= RECORDS FOR THIS TASK =
[Start of section]

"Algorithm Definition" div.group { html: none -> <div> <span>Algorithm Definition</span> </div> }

[End of section]
[Start of section]

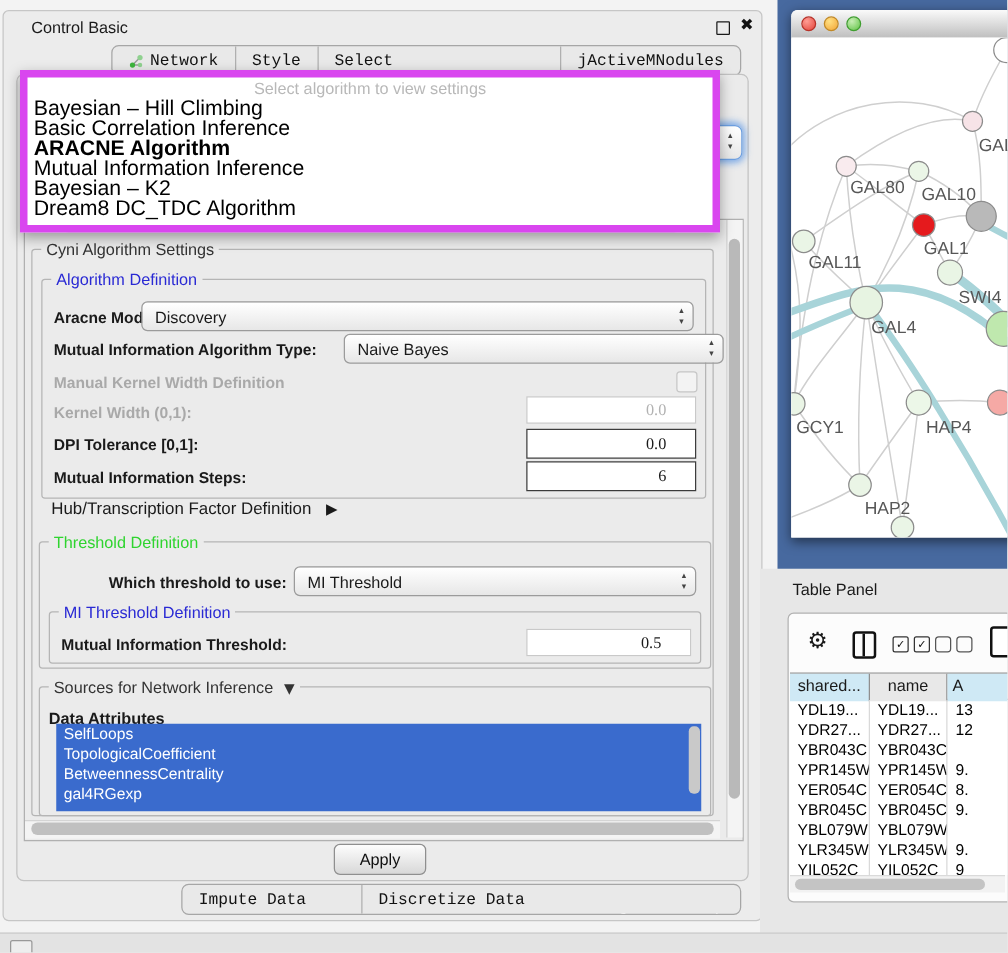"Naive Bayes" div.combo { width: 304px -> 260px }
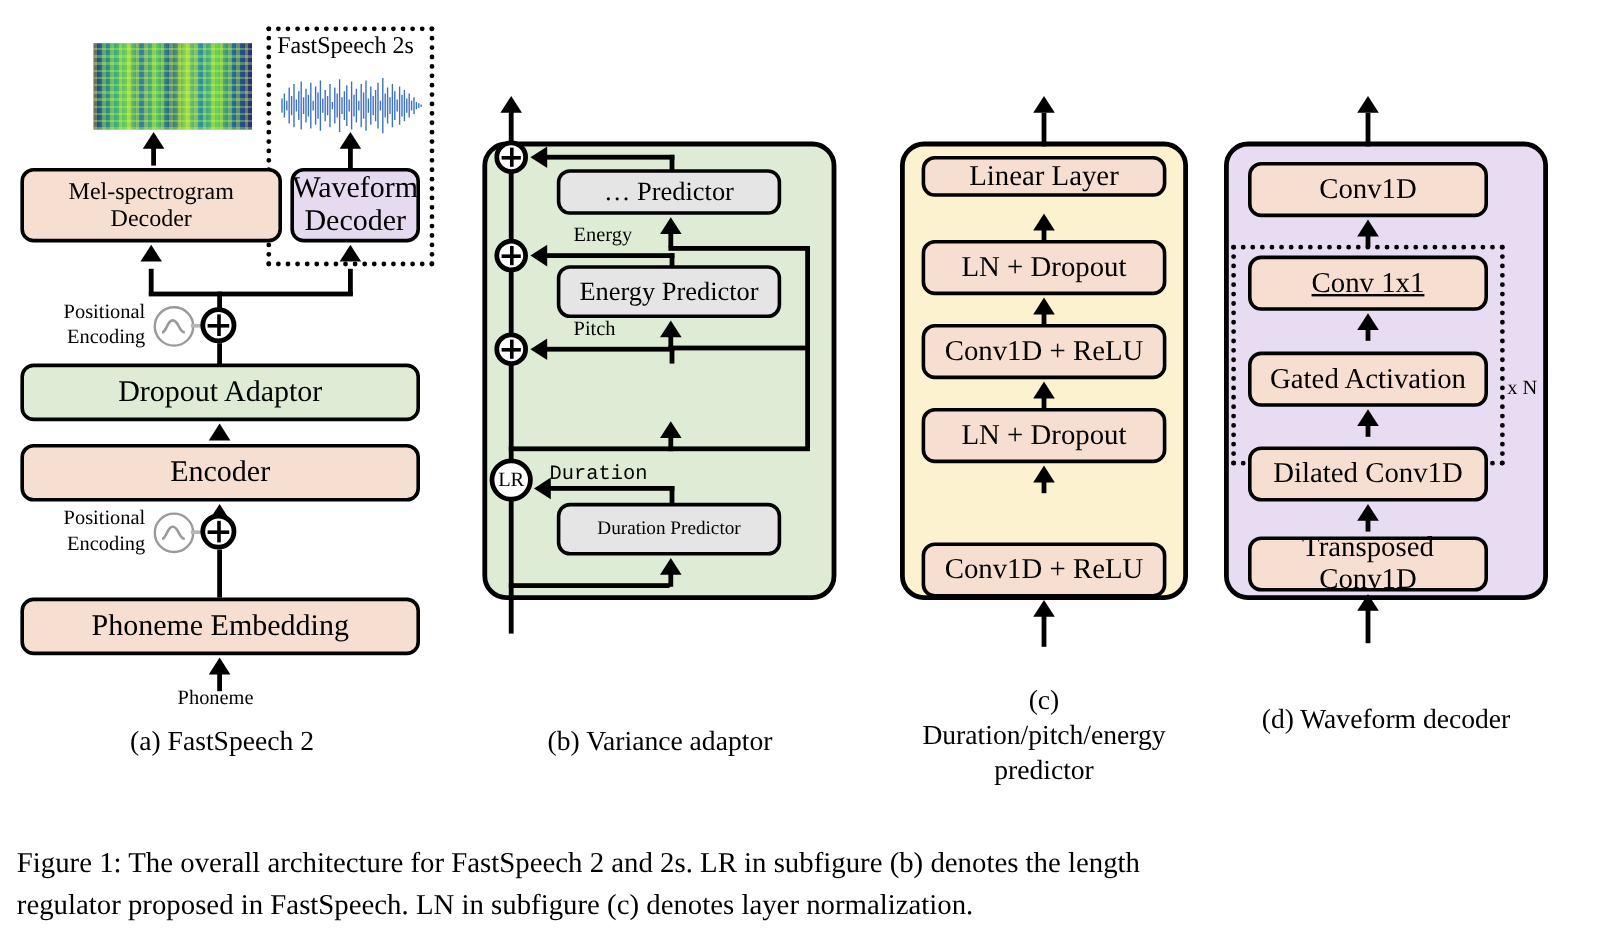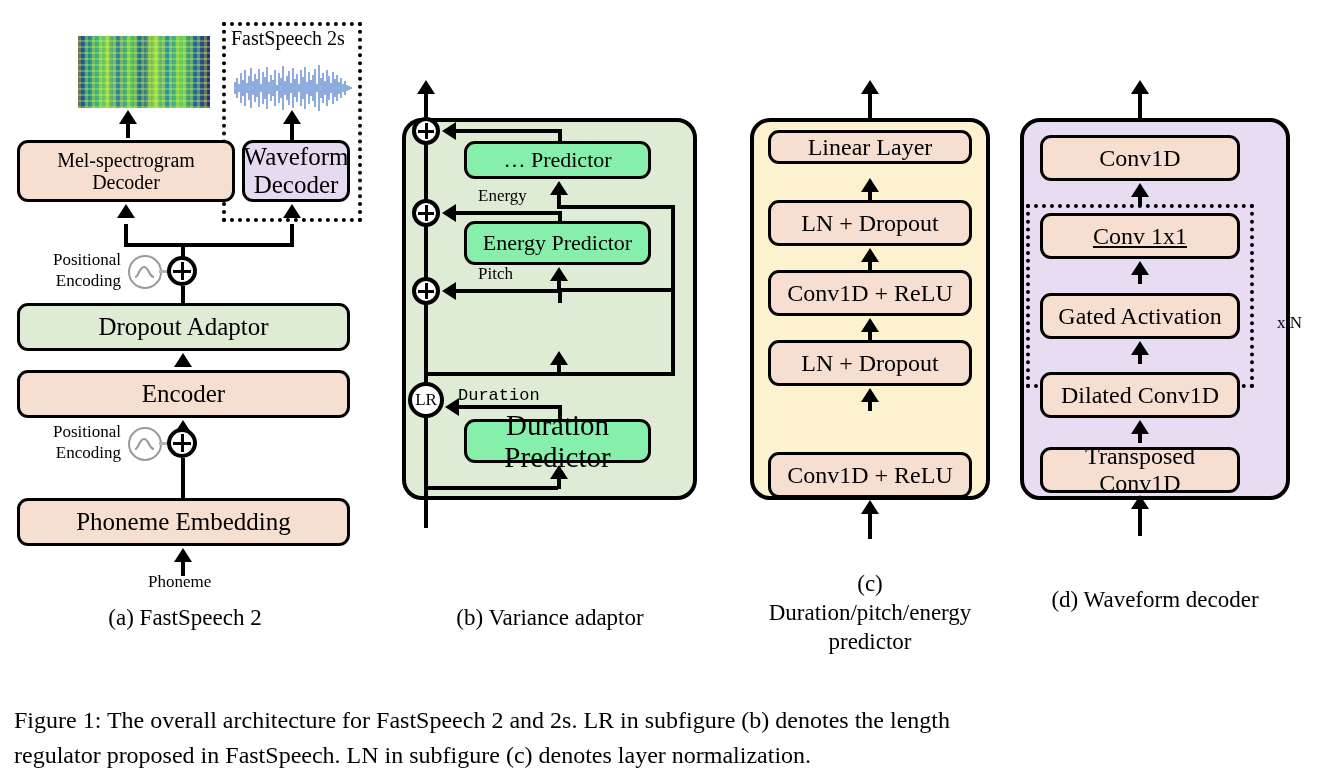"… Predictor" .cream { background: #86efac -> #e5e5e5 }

[End of section]
[Start of section]

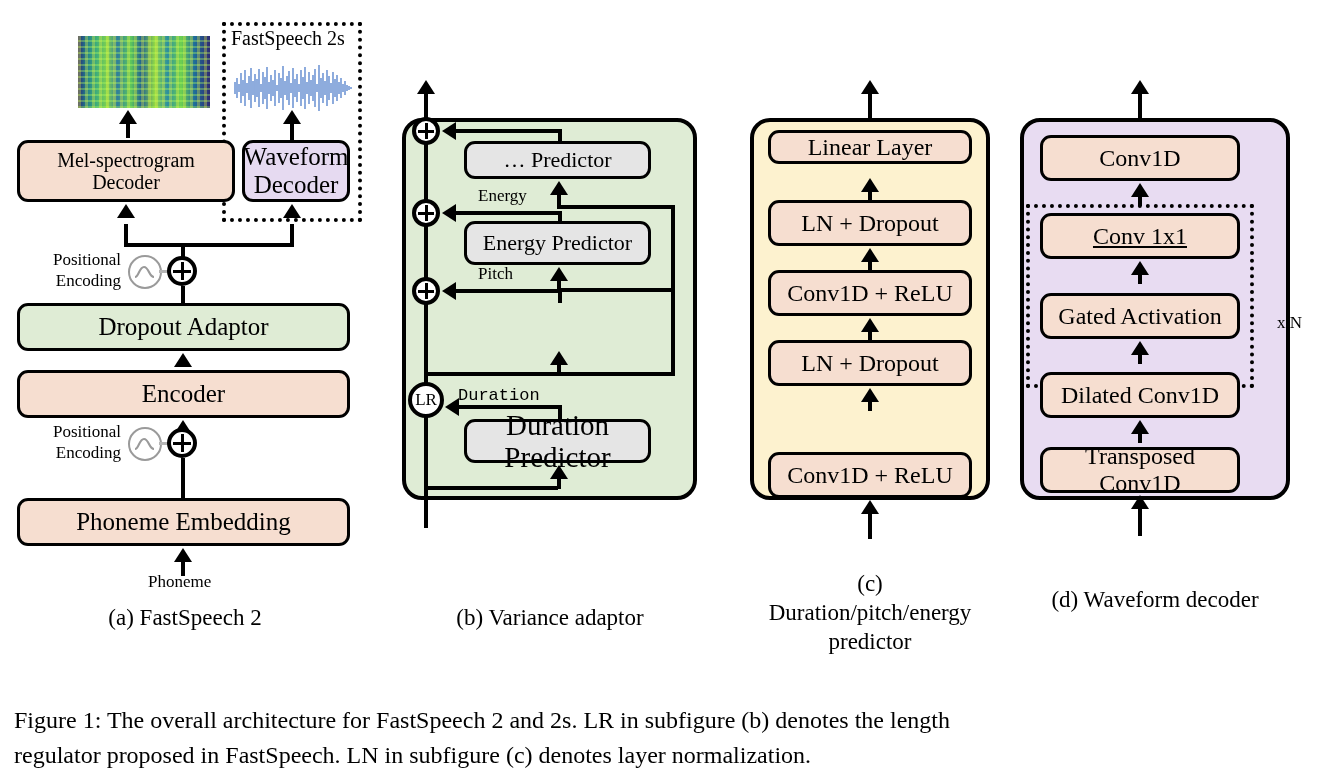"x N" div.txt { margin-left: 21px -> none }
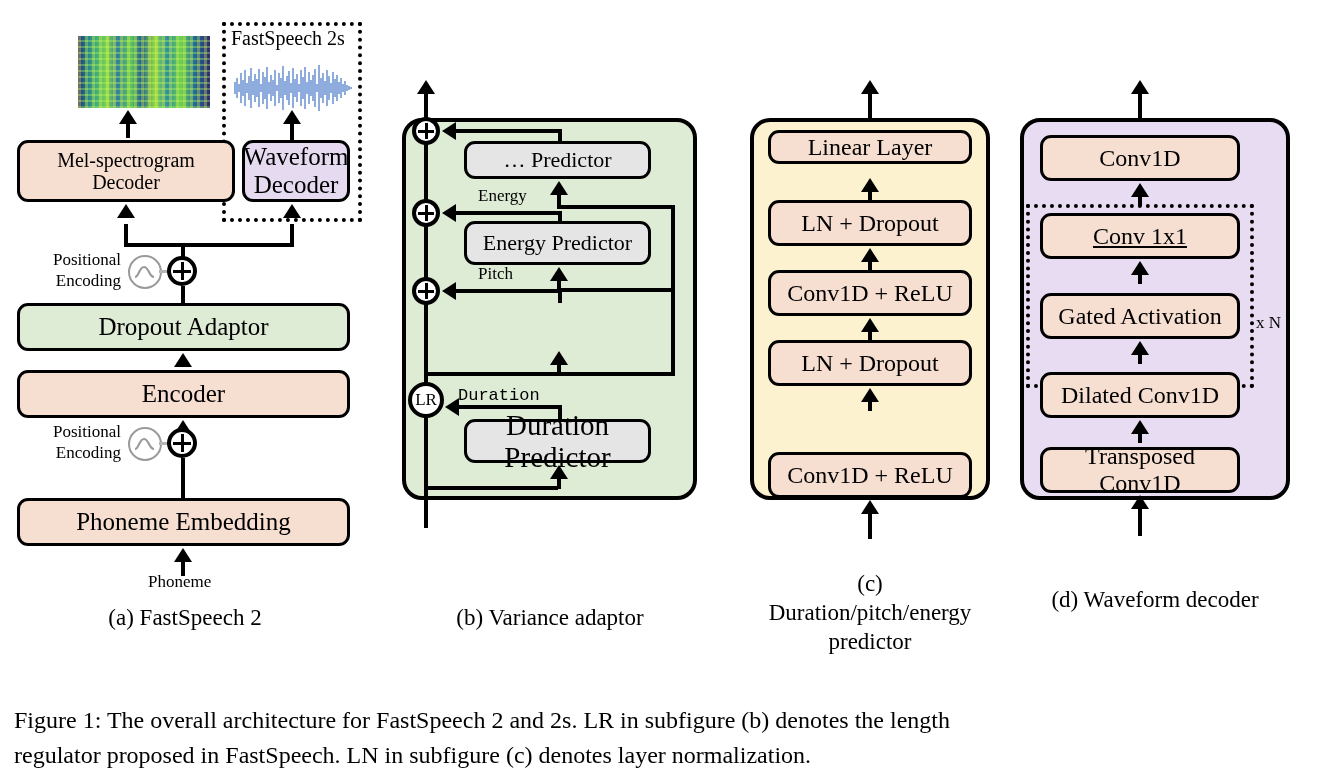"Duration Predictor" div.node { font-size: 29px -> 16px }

[End of section]

= WHAT YOU HAVE TO DO =
Go back to the listing above and reproduce, exactly, the stretch from the line bearing "width: 304px ->" through the line bearing "background: #86efac ->", without its pictures.

= RESULT =
"Naive Bayes" div.combo { width: 304px -> 260px }
"… Predictor" .cream { background: #86efac -> #e5e5e5 }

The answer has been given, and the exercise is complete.